Try it:
Lay out every line of the records below as a JSON list of strings, one string per line, omitting blank lines and leaving the pictures out.

════

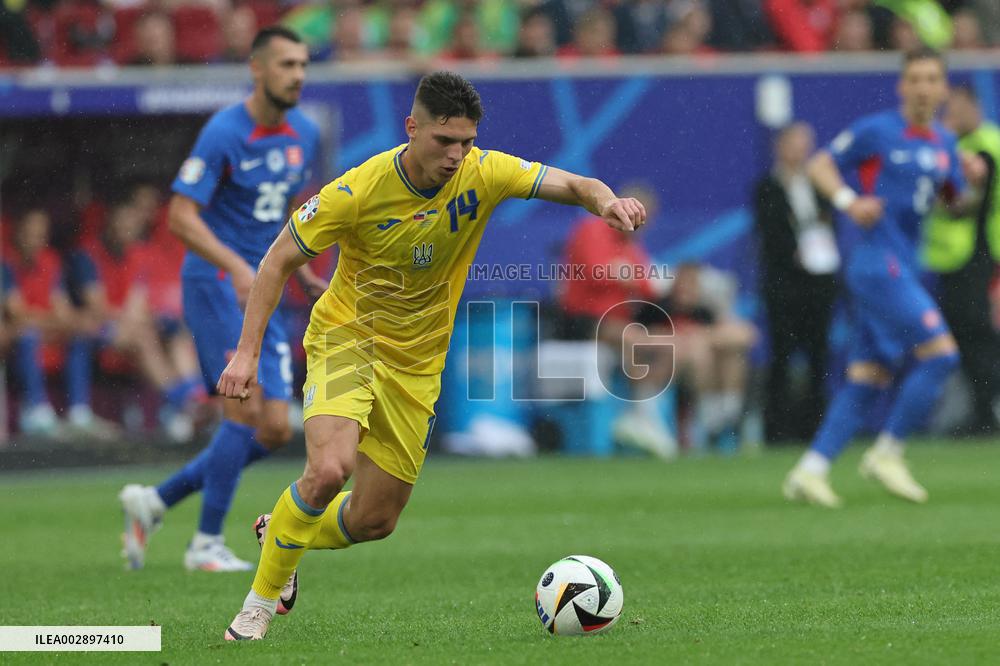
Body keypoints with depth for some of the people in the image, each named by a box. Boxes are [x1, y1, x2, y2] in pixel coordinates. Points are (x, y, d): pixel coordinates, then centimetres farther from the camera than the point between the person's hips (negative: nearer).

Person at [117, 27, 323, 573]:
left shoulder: (305, 134, 9)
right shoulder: (223, 133, -13)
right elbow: (181, 216, -18)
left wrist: (300, 269, 12)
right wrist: (235, 266, -30)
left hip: (262, 293, 7)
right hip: (214, 282, -7)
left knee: (274, 432, 2)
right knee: (246, 410, -15)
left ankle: (155, 501, 15)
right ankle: (207, 544, -3)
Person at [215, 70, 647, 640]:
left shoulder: (483, 174, -13)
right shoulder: (359, 191, -21)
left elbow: (572, 185, -17)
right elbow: (280, 259, -12)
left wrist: (605, 200, -42)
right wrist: (247, 353, -17)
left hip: (417, 364, 4)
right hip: (345, 339, -4)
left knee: (375, 520, 5)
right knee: (329, 469, -30)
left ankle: (283, 534, 36)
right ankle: (261, 601, -10)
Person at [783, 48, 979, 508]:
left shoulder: (944, 144, 14)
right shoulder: (878, 131, -5)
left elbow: (954, 202, 22)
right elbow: (820, 164, 0)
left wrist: (965, 185, 1)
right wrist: (849, 200, -17)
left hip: (904, 270, 8)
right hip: (878, 261, -8)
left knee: (866, 379, 4)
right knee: (941, 353, -14)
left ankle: (810, 470, 4)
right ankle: (887, 453, -4)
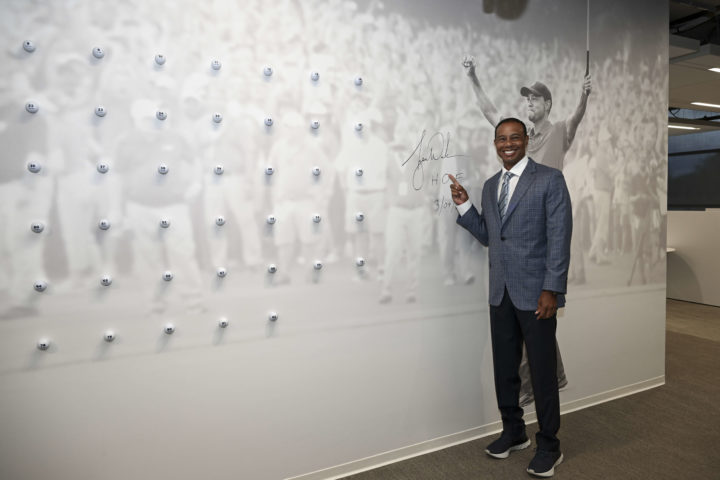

════

Task output:
[
  "Body keypoints with depth for some of the people in the image, each named by a box. Boxes are [x1, y1, x2, y2] in pixel coordinates. Points are (x, y, d): pixel coordinates, then centimetres farther from the camera than the point between the person's hips (negative: nearer).",
  "Person at [117, 27, 323, 573]:",
  "left shoulder: (305, 134, 9)",
  "right shoulder: (223, 133, -13)",
  "right elbow: (181, 216, -18)",
  "left wrist: (300, 269, 12)",
  "right wrist: (235, 266, -30)",
  "left hip: (262, 293, 7)",
  "right hip: (214, 282, -7)",
  "left knee: (274, 432, 2)",
  "right knee: (246, 410, -15)",
  "left ankle: (155, 501, 15)",
  "right ankle: (207, 544, -3)",
  "Person at [215, 70, 647, 640]:",
  "left shoulder: (483, 174, -13)",
  "right shoulder: (359, 191, -21)",
  "left elbow: (572, 185, -17)",
  "right elbow: (280, 259, -12)",
  "left wrist: (605, 200, -42)",
  "right wrist: (247, 353, -17)",
  "left hip: (417, 364, 4)",
  "right hip: (345, 339, -4)",
  "left knee: (375, 520, 5)",
  "right knee: (329, 469, -30)",
  "left ankle: (283, 534, 36)",
  "right ankle: (261, 601, -10)",
  "Person at [783, 48, 979, 508]:",
  "left shoulder: (944, 144, 14)",
  "right shoulder: (878, 131, -5)",
  "left elbow: (954, 202, 22)",
  "right elbow: (820, 164, 0)",
  "left wrist: (965, 185, 1)",
  "right wrist: (849, 200, -17)",
  "left hip: (904, 270, 8)",
  "right hip: (878, 261, -8)",
  "left knee: (866, 379, 4)",
  "right knee: (941, 353, -14)",
  "left ankle: (810, 470, 4)",
  "right ankle: (887, 453, -4)"
]